Task details ->
Gather every line of the records that contains the string "width", matching case exactly, and copy each one.

────────────────

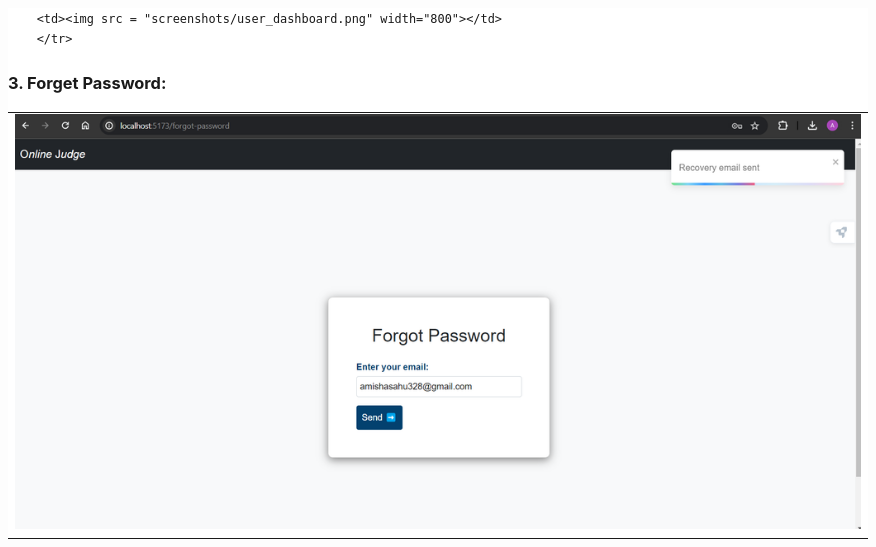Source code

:         <td><img src = "screenshots/user_dashboard.png" width="800"></td>
        </tr>
</table>

### 3. Forget Password:

<table>
        <tr> 
        <td><img src = "screenshots/forget_password.png"  width="900"></td>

────────────────

Task result ->
:         <td><img src = "screenshots/user_dashboard.png" width="800"></td>
        <td><img src = "screenshots/forget_password.png"  width="900"></td>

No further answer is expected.